It has been quite a while since I wrote about symbol recognition and automated takeoff. It’s time to check in on how this technology has improved and where it’s going.
Why are we interested in this technology? Well, counting hundreds of symbols in a few seconds sounds like a good reason to me. Let’s define a few things that symbol recognition is not, starting with character recognition.
Most computers use American Standard Code for Information Interchange (ASCII) to identify characters. Everything typed into a computer has an ASCII code. For instance, 65 is the code for capital A. However, a scanned picture or PDF has no ASCII codes. Character-recognition software can recognize a picture of a letter or number and translate it to an ASCII code. If you have a PDF document you want to edit, character-recognition software can turn the entire document into a word processing file that is ready to edit.
Symbol recognition is not quantity extraction. Software is available to extract quantities from properly built computer aided drafting and building information modeling files. Generally, these kinds of files are not available for the hard-bid jobs most of us are estimating.
Symbol recognition is the ability of a computer program to count symbols that match a defined sample. Most often, estimators draw a box around a symbol they want to count, and the software attempts to find all the matching symbols. Unfortunately, the results are not always perfect due to the varying quality of PDF files. To get the best results, it is important to understand how symbol recognition works.

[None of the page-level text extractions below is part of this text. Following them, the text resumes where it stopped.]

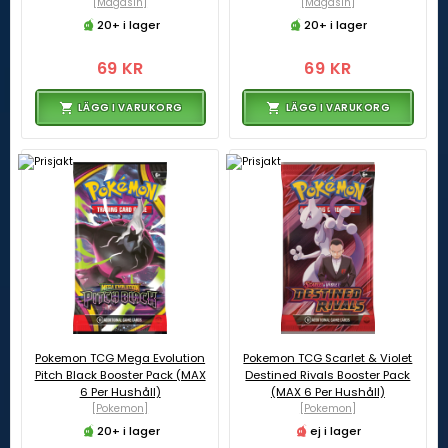
[Magasin]
[Magasin]
20+ i lager
20+ i lager
69 KR
69 KR
LÄGG I VARUKORG
LÄGG I VARUKORG
Pokemon TCG Mega Evolution
Pokemon TCG Scarlet & Violet
Pitch Black Booster Pack (MAX
Destined Rivals Booster Pack
6 Per Hushåll)
(MAX 6 Per Hushåll)
[Pokemon]
[Pokemon]
20+ i lager
ej i lager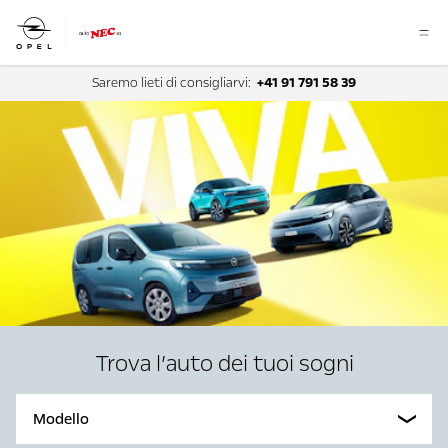
Saremo lieti di consigliarvi:
+41 91 791 58 39
Trova l’auto dei tuoi sogni
Modello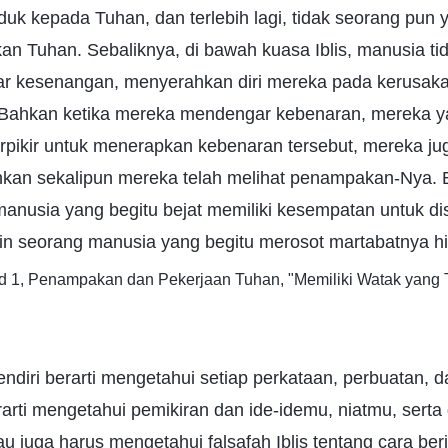
duk kepada Tuhan, dan terlebih lagi, tidak seorang pun 
n Tuhan. Sebaliknya, di bawah kuasa Iblis, manusia t
ar kesenangan, menyerahkan diri mereka pada kerusak
 Bahkan ketika mereka mendengar kebenaran, mereka y
rpikir untuk menerapkan kebenaran tersebut, mereka jug
hkan sekalipun mereka telah melihat penampakan-Nya.
anusia yang begitu bejat memiliki kesempatan untuk d
 seorang manusia yang begitu merosot martabatnya h
id 1, Penampakan dan Pekerjaan Tuhan, "Memiliki Watak yang T
ndiri berarti mengetahui setiap perkataan, perbuatan, d
rarti mengetahui pemikiran dan ide-idemu, niatmu, sert
u juga harus mengetahui falsafah Iblis tentang cara ber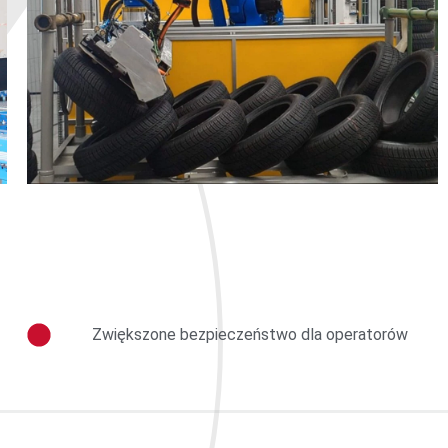
Zwiększone bezpieczeństwo dla operatorów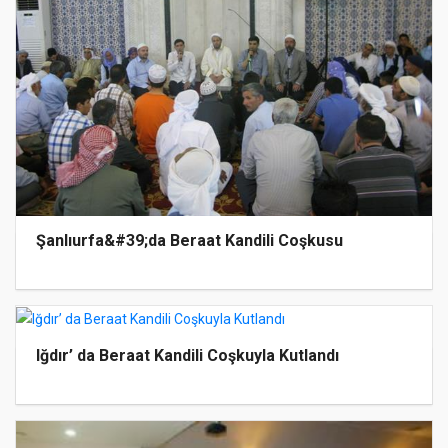
Şanlıurfa&#39;da Beraat Kandili Coşkusu
Iğdır’ da Beraat Kandili Coşkuyla Kutlandı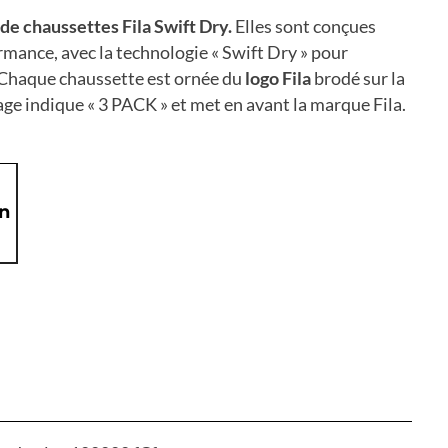
 de chaussettes Fila Swift Dry.
Elles sont conçues
ormance, avec la technologie « Swift Dry » pour
. Chaque chaussette est ornée du
logo Fila
brodé sur la
age indique « 3 PACK » et met en avant la marque Fila.
on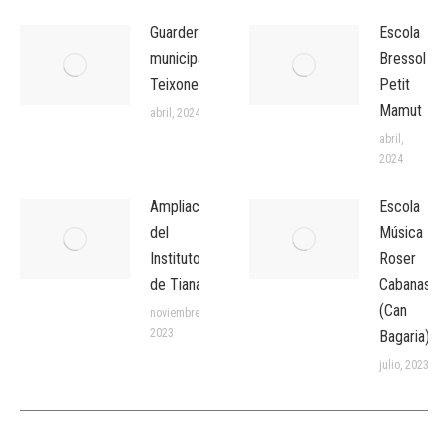
Guardería
Escola
municipal
Bressol
Teixonera
Petit
Mamut
abril, 2024
abril,
2024
Ampliación
Escola
del
Música
Instituto
Roser
de Tiana
Cabanas
(Can
noviembre,
2023
Bagaria)
julio, 2023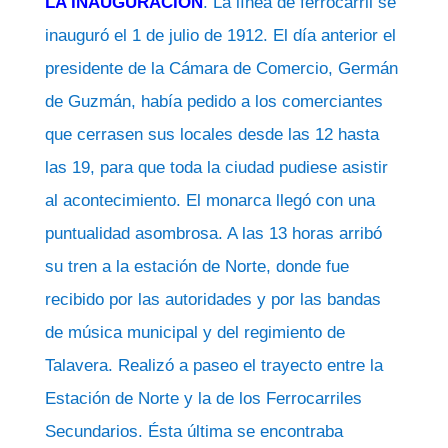
LA INAUGURACIÓN
. La línea de ferrocarril se
inauguró el 1 de julio de 1912. El día anterior el
presidente de la Cámara de Comercio, Germán
de Guzmán, había pedido a los comerciantes
que cerrasen sus locales desde las 12 hasta
las 19, para que toda la ciudad pudiese asistir
al acontecimiento. El monarca llegó con una
puntualidad asombrosa. A las 13 horas arribó
su tren a la estación de Norte, donde fue
recibido por las autoridades y por las bandas
de música municipal y del regimiento de
Talavera. Realizó a paseo el trayecto entre la
Estación de Norte y la de los Ferrocarriles
Secundarios. Ésta última se encontraba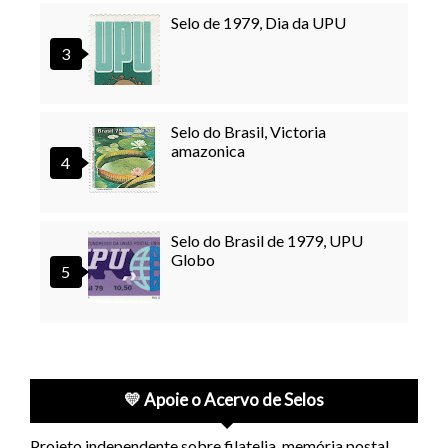
Selo de 1979, Dia da UPU
Selo do Brasil, Victoria
amazonica
Selo do Brasil de 1979, UPU
Globo
💛 Apoie o Acervo de Selos
Projeto independente sobre filatelia, memória postal,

Most paperless takeoff systems prefer to work with raster images, where the images are made up of dots or pixels. PDF files can contain many types of content, including text, fonts, vector graphics and raster images. Since most takeoff systems prefer raster images, they convert the PDF files to TIFF files, which are 100% raster images. Some systems give you a choice to convert or not, while others automatically convert the file type. Another important factor about these files is the resolution, which is expressed as pixels per inch. Higher resolutions create better pictures, which allows the auto-count to get better results.
Once the software has imported the files for a project, auto-count is ready. Draw a box around the sample and start the auto-count. The software will analyze the pixels in your sample and try to find matches in the page being searched. It is likely that your results will not be entirely accurate. Let’s look at why this happens.
There are many things that can affect the count’s accuracy. Remember, the software is trying to match a sample image to other pictures on the drawing. Poor drawing quality, background images, similar images and slight differences in the symbol being searched for can affect the accuracy of the auto-count. Since we understand how the software works, we can use some strategies to make the results more accurate.
Start by picking the cleanest sample you can find. Make sure there are no background images behind it. I recommend picking more complex samples first. For instance, fixture A uses a circle for a symbol, and fixture B uses two concentric circles. If you count fixture A first, the software will also count fixture B since it has a single circle in it.
Most auto-count programs have tolerance or sensitivity settings that control how close to the sample each symbol has to be in order to get counted. This setting will help the software ignore background lines and branch-circuit lines coming from different directions than the sample. Go ahead and run an auto-count and check the results. If the search missed most of the symbols, or counted all sorts of things that are not the specified symbol, undo the count, adjust the tolerance and run the auto-count again. A few minutes spent fine-tuning this setting on the first drawing will yield superior results on the rest.
Some programs allow you to restrict searches to a defined area on the drawing. This is a great tool to deal with different types of 2-by-4-ft. fixtures using the same symbol. I often see drawings where the fixture type is in a note, such as all fixtures in this room are type A. If you restrict your search to that room, you can get perfect results.
Fortunately, the software continues to get more sophisticated. I can now auto-count pages with high accuracy that were impossible to count when I first started using the software. One person told me the technology is in its infancy. I hope it grows up fast.